Staff Physician, Scientist The Hospital For Sick Children Toronto, Ontario, Canada
Background: After the relaxation of SARS-CoV-2 related public health interventions, there was a surge of hospital admissions in children with respiratory tract infections. Little is known about the epidemiology of these cases, including the causative viral pathogens, severity of illness, and complications. Objective: To describe sociodemographic characteristics, clinical presentation, etiology, management, and clinical outcomes of children under the age of 18 years admitted to tertiary care pediatric hospitals with acute respiratory infections. Design/Methods: Observational cohort of children (0-18 years) hospitalized with acute respiratory infections at two large Canadian children’s hospitals from July 1, 2022 to December 31, 2022. Cases were identified using ICD-10-CA codes before manual screening for inclusion by trained research assistants. Detailed clinical and demographic information were extracted, including clinical outcomes and complications such as length of hospital admission, pediatric intensive care unit (PICU) admission, need for invasive mechanical ventilation, disposition, and death. Results: There were 1439 hospital admissions, of which 853 were male (59%) and a median age of 2.4 years (IQR 0.8-4.6 years) (Table 1). Asthma was the most common chronic health condition reported (13%, n=191). The most common admission diagnoses included bronchiolitis (32%), asthma exacerbation (20%), bacterial pneumonia (16%) and viral pneumonia (11%). One third (33%, n=440) of patients were transferred from an outside hospital. The most common viral pathogen identified was Respiratory Syncytial Virus (RSV) (32%, n=459), followed by Enterovirus / Rhinovirus (18%, n=256); 194 patients (13%) tested positive for two viruses, and 35 (2.4%) for three viruses. Median length of stay was 2 days (IQR 1-4 days), and 23% (n=331) were admitted to the PICU (Table 2). Two thirds (66%, n=947) of patients required respiratory support, including low flow oxygen (50%), high flow nasal cannula (33%), non-invasive ventilation (14%) and invasive ventilation (9.7%). 15 patients died. Unscheduled revisits within 30 days occurred in 188 patients (13%), including 90 re-admissions to hospital.

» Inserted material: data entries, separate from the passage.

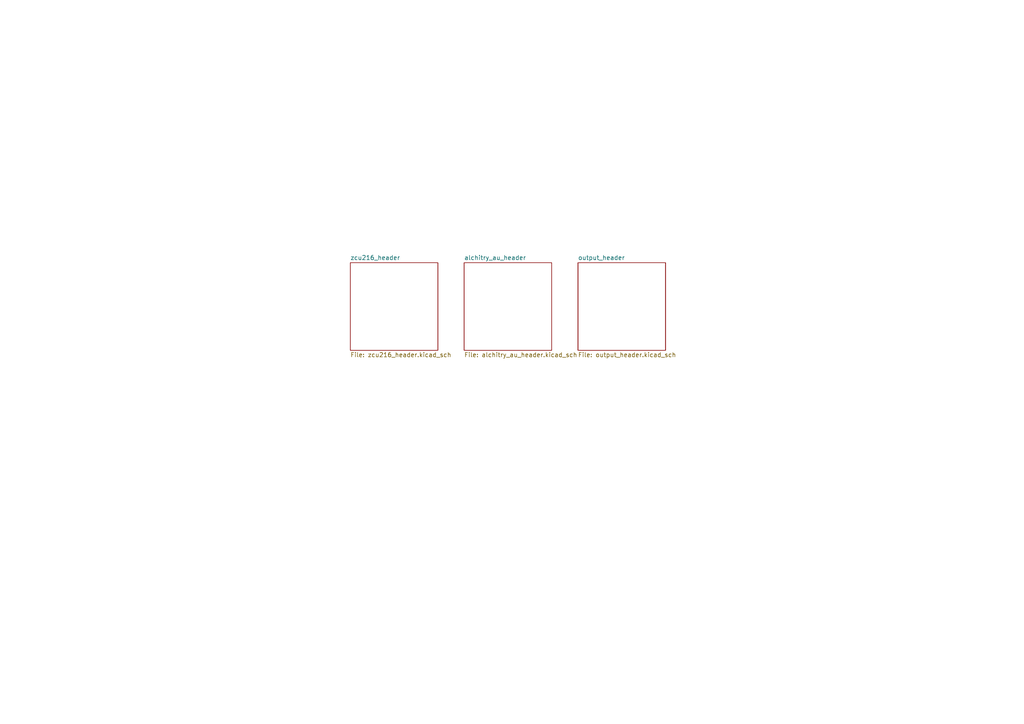
<source format=kicad_sch>
(kicad_sch
	(version 20250114)
	(generator "eeschema")
	(generator_version "9.0")
	(uuid "16d668cc-e8ef-4237-81d8-fbb7401527d9")
	(paper "A4")
	(lib_symbols)
	(sheet
		(at 101.6 76.2)
		(size 25.4 25.4)
		(exclude_from_sim no)
		(in_bom yes)
		(on_board yes)
		(dnp no)
		(fields_autoplaced yes)
		(stroke
			(width 0.1524)
			(type solid)
		)
		(fill
			(color 0 0 0 0.0000)
		)
		(uuid "07a23fa2-d12c-4921-97a3-482f4f2f6b7b")
		(property "Sheetname" "zcu216_header"
			(at 101.6 75.4884 0)
			(effects
				(font
					(size 1.27 1.27)
				)
				(justify left bottom)
			)
		)
		(property "Sheetfile" "zcu216_header.kicad_sch"
			(at 101.6 102.1846 0)
			(effects
				(font
					(size 1.27 1.27)
				)
				(justify left top)
			)
		)
		(instances
			(project "dacboard"
				(path "/35cb74e4-0f64-454b-9b50-bfac13ed28a5/7ae8c1dd-5c28-4985-bc49-d575e389aef0"
					(page "19")
				)
			)
		)
	)
	(sheet
		(at 134.62 76.2)
		(size 25.4 25.4)
		(exclude_from_sim no)
		(in_bom yes)
		(on_board yes)
		(dnp no)
		(fields_autoplaced yes)
		(stroke
			(width 0.1524)
			(type solid)
		)
		(fill
			(color 0 0 0 0.0000)
		)
		(uuid "3a359f7d-847e-4fe9-b2d0-8ca1a5344520")
		(property "Sheetname" "alchitry_au_header"
			(at 134.62 75.4884 0)
			(effects
				(font
					(size 1.27 1.27)
				)
				(justify left bottom)
			)
		)
		(property "Sheetfile" "alchitry_au_header.kicad_sch"
			(at 134.62 102.1846 0)
			(effects
				(font
					(size 1.27 1.27)
				)
				(justify left top)
			)
		)
		(instances
			(project "dacboard"
				(path "/35cb74e4-0f64-454b-9b50-bfac13ed28a5/7ae8c1dd-5c28-4985-bc49-d575e389aef0"
					(page "20")
				)
			)
		)
	)
	(sheet
		(at 167.64 76.2)
		(size 25.4 25.4)
		(exclude_from_sim no)
		(in_bom yes)
		(on_board yes)
		(dnp no)
		(fields_autoplaced yes)
		(stroke
			(width 0.1524)
			(type solid)
		)
		(fill
			(color 0 0 0 0.0000)
		)
		(uuid "4adb754a-2b3d-4d25-87ee-782eac5fb207")
		(property "Sheetname" "output_header"
			(at 167.64 75.4884 0)
			(effects
				(font
					(size 1.27 1.27)
				)
				(justify left bottom)
			)
		)
		(property "Sheetfile" "output_header.kicad_sch"
			(at 167.64 102.1846 0)
			(effects
				(font
					(size 1.27 1.27)
				)
				(justify left top)
			)
		)
		(instances
			(project "dacboard"
				(path "/35cb74e4-0f64-454b-9b50-bfac13ed28a5/7ae8c1dd-5c28-4985-bc49-d575e389aef0"
					(page "21")
				)
			)
		)
	)
)

</source>
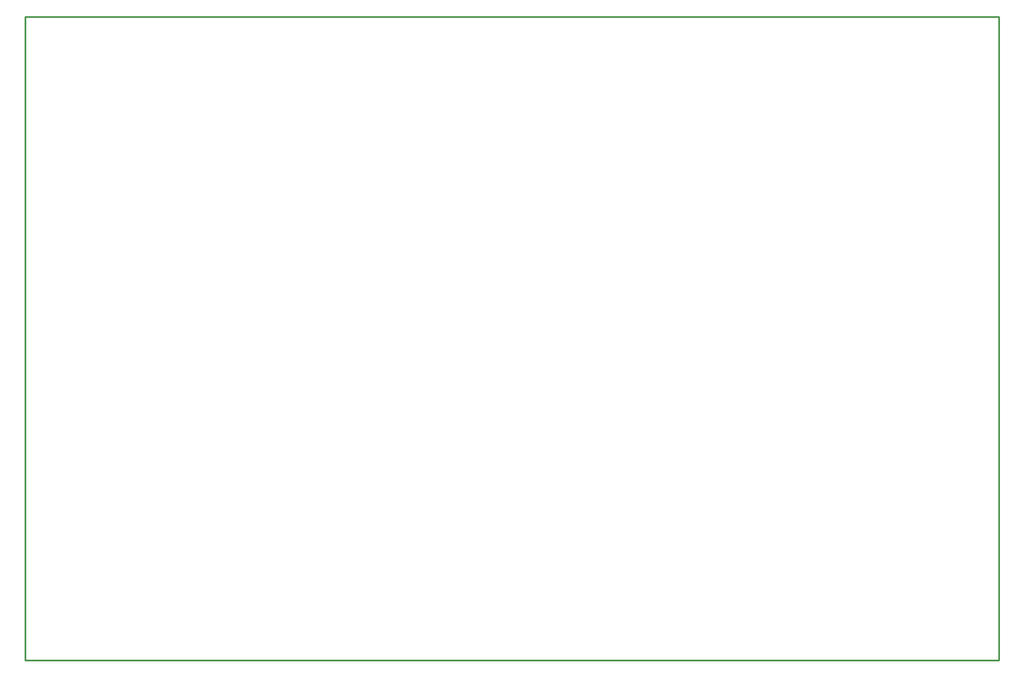
<source format=gm1>
%FSDAX24Y24*%
%MOIN*%
%SFA1B1*%

%IPPOS*%
%ADD15C,0.010000*%
%LNtlinepcb-1*%
%LPD*%
G54D15*
X010827Y010827D02*
Y049213D01*
X068898*
X010827Y010827D02*
X068898D01*
Y049213*
M02*
</source>
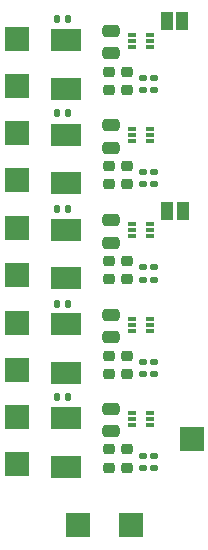
<source format=gbr>
%TF.GenerationSoftware,KiCad,Pcbnew,8.99.0-unknown-3024a7c569~178~ubuntu22.04.1*%
%TF.CreationDate,2024-05-15T11:10:46+10:00*%
%TF.ProjectId,PSU-Plus,5053552d-506c-4757-932e-6b696361645f,rev?*%
%TF.SameCoordinates,Original*%
%TF.FileFunction,Soldermask,Top*%
%TF.FilePolarity,Negative*%
%FSLAX46Y46*%
G04 Gerber Fmt 4.6, Leading zero omitted, Abs format (unit mm)*
G04 Created by KiCad (PCBNEW 8.99.0-unknown-3024a7c569~178~ubuntu22.04.1) date 2024-05-15 11:10:46*
%MOMM*%
%LPD*%
G01*
G04 APERTURE LIST*
G04 Aperture macros list*
%AMRoundRect*
0 Rectangle with rounded corners*
0 $1 Rounding radius*
0 $2 $3 $4 $5 $6 $7 $8 $9 X,Y pos of 4 corners*
0 Add a 4 corners polygon primitive as box body*
4,1,4,$2,$3,$4,$5,$6,$7,$8,$9,$2,$3,0*
0 Add four circle primitives for the rounded corners*
1,1,$1+$1,$2,$3*
1,1,$1+$1,$4,$5*
1,1,$1+$1,$6,$7*
1,1,$1+$1,$8,$9*
0 Add four rect primitives between the rounded corners*
20,1,$1+$1,$2,$3,$4,$5,0*
20,1,$1+$1,$4,$5,$6,$7,0*
20,1,$1+$1,$6,$7,$8,$9,0*
20,1,$1+$1,$8,$9,$2,$3,0*%
G04 Aperture macros list end*
%ADD10RoundRect,0.140000X0.140000X0.170000X-0.140000X0.170000X-0.140000X-0.170000X0.140000X-0.170000X0*%
%ADD11R,2.500000X1.900000*%
%ADD12R,2.000000X2.000000*%
%ADD13RoundRect,0.250000X0.475000X-0.250000X0.475000X0.250000X-0.475000X0.250000X-0.475000X-0.250000X0*%
%ADD14RoundRect,0.225000X0.250000X-0.225000X0.250000X0.225000X-0.250000X0.225000X-0.250000X-0.225000X0*%
%ADD15RoundRect,0.135000X0.185000X-0.135000X0.185000X0.135000X-0.185000X0.135000X-0.185000X-0.135000X0*%
%ADD16RoundRect,0.085000X-0.265000X-0.085000X0.265000X-0.085000X0.265000X0.085000X-0.265000X0.085000X0*%
%ADD17R,1.000000X1.500000*%
G04 APERTURE END LIST*
D10*
%TO.C,C1*%
X169920000Y-137500000D03*
X170880000Y-137500000D03*
%TD*%
D11*
%TO.C,L2*%
X170750000Y-131350000D03*
X170750000Y-135450000D03*
%TD*%
%TO.C,L5*%
X170750000Y-107300000D03*
X170750000Y-111400000D03*
%TD*%
%TO.C,L4*%
X170750000Y-115300000D03*
X170750000Y-119400000D03*
%TD*%
%TO.C,L3*%
X170750000Y-123350000D03*
X170750000Y-127450000D03*
%TD*%
%TO.C,L1*%
X170750000Y-139300000D03*
X170750000Y-143400000D03*
%TD*%
D12*
%TO.C,TP1*%
X176200000Y-148350000D03*
%TD*%
%TO.C,TP3*%
X171700000Y-148350000D03*
%TD*%
D13*
%TO.C,C6*%
X174536000Y-132450000D03*
X174536000Y-130550000D03*
%TD*%
%TO.C,C2*%
X174536000Y-140400000D03*
X174536000Y-138500000D03*
%TD*%
D14*
%TO.C,C4*%
X175900000Y-143500000D03*
X175900000Y-141950000D03*
%TD*%
%TO.C,C7*%
X174400000Y-135550000D03*
X174400000Y-134000000D03*
%TD*%
D10*
%TO.C,C5*%
X170880000Y-129600000D03*
X169920000Y-129600000D03*
%TD*%
D14*
%TO.C,C3*%
X174400000Y-143500000D03*
X174400000Y-141950000D03*
%TD*%
D15*
%TO.C,R5*%
X177200000Y-127560000D03*
X177200000Y-126540000D03*
%TD*%
D14*
%TO.C,C16*%
X175900000Y-119500000D03*
X175900000Y-117950000D03*
%TD*%
D15*
%TO.C,R6*%
X178200000Y-127560000D03*
X178200000Y-126540000D03*
%TD*%
D14*
%TO.C,C8*%
X175900000Y-135550000D03*
X175900000Y-134000000D03*
%TD*%
D10*
%TO.C,C9*%
X170880000Y-121600000D03*
X169920000Y-121600000D03*
%TD*%
D13*
%TO.C,C10*%
X174536000Y-124450000D03*
X174536000Y-122550000D03*
%TD*%
D14*
%TO.C,C11*%
X174400000Y-127550000D03*
X174400000Y-126000000D03*
%TD*%
%TO.C,C12*%
X175900000Y-127550000D03*
X175900000Y-126000000D03*
%TD*%
D10*
%TO.C,C13*%
X170880000Y-113500000D03*
X169920000Y-113500000D03*
%TD*%
D13*
%TO.C,C14*%
X174536000Y-116400000D03*
X174536000Y-114500000D03*
%TD*%
D15*
%TO.C,R2*%
X178200000Y-143510000D03*
X178200000Y-142490000D03*
%TD*%
D14*
%TO.C,C15*%
X174400000Y-119500000D03*
X174400000Y-117950000D03*
%TD*%
D15*
%TO.C,R1*%
X177200000Y-143510000D03*
X177200000Y-142490000D03*
%TD*%
D10*
%TO.C,C17*%
X170880000Y-105500000D03*
X169920000Y-105500000D03*
%TD*%
D13*
%TO.C,C18*%
X174541709Y-108386355D03*
X174541709Y-106486355D03*
%TD*%
D14*
%TO.C,C19*%
X174400000Y-111500000D03*
X174400000Y-109950000D03*
%TD*%
%TO.C,C20*%
X175900000Y-111500000D03*
X175900000Y-109950000D03*
%TD*%
D15*
%TO.C,R3*%
X177200000Y-135560000D03*
X177200000Y-134540000D03*
%TD*%
%TO.C,R4*%
X178200000Y-135560000D03*
X178200000Y-134540000D03*
%TD*%
%TO.C,R8*%
X178200000Y-119510000D03*
X178200000Y-118490000D03*
%TD*%
%TO.C,R7*%
X177200000Y-119510000D03*
X177200000Y-118490000D03*
%TD*%
%TO.C,R10*%
X178200000Y-111510000D03*
X178200000Y-110490000D03*
%TD*%
D12*
%TO.C,TP2*%
X166550000Y-143150000D03*
%TD*%
%TO.C,TP8*%
X166550000Y-123200000D03*
%TD*%
%TO.C,TP11*%
X166550000Y-111150000D03*
%TD*%
%TO.C,TP10*%
X166550000Y-115150000D03*
%TD*%
%TO.C,TP9*%
X166550000Y-119150000D03*
%TD*%
%TO.C,TP5*%
X166550000Y-135200000D03*
%TD*%
%TO.C,TP7*%
X166550000Y-127200000D03*
%TD*%
%TO.C,TP6*%
X166550000Y-131200000D03*
%TD*%
%TO.C,TP4*%
X166550000Y-139200000D03*
%TD*%
%TO.C,TP12*%
X166550000Y-107200000D03*
%TD*%
D15*
%TO.C,R9*%
X177200000Y-111510000D03*
X177200000Y-110490000D03*
%TD*%
D16*
%TO.C,U5*%
X176330000Y-106850000D03*
X176330000Y-107350000D03*
X176330000Y-107850000D03*
X177830000Y-107850000D03*
X177830000Y-107350000D03*
X177830000Y-106850000D03*
%TD*%
%TO.C,U2*%
X176330000Y-130900000D03*
X176330000Y-131400000D03*
X176330000Y-131900000D03*
X177830000Y-131900000D03*
X177830000Y-131400000D03*
X177830000Y-130900000D03*
%TD*%
%TO.C,U4*%
X176330000Y-114850000D03*
X176330000Y-115350000D03*
X176330000Y-115850000D03*
X177830000Y-115850000D03*
X177830000Y-115350000D03*
X177830000Y-114850000D03*
%TD*%
D12*
%TO.C,TP13*%
X181350000Y-141100000D03*
%TD*%
D16*
%TO.C,U3*%
X176330000Y-122900000D03*
X176330000Y-123400000D03*
X176330000Y-123900000D03*
X177830000Y-123900000D03*
X177830000Y-123400000D03*
X177830000Y-122900000D03*
%TD*%
D17*
%TO.C,JP2*%
X179275000Y-105700000D03*
X180575000Y-105700000D03*
%TD*%
%TO.C,JP1*%
X180600000Y-121800000D03*
X179300000Y-121800000D03*
%TD*%
D16*
%TO.C,U1*%
X176330000Y-138850000D03*
X176330000Y-139350000D03*
X176330000Y-139850000D03*
X177830000Y-139850000D03*
X177830000Y-139350000D03*
X177830000Y-138850000D03*
%TD*%
M02*

</source>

Conclusion(s): After the relaxation of public health interventions, most hospital admissions were in young children under the age of 5 years with bronchiolitis, asthma, and pneumonia. RSV and Enterovirus / Rhinovirus were detected in half the admissions. While most admissions were short, nearly one-quarter of children were admitted to PICU and 10% required invasive ventilation.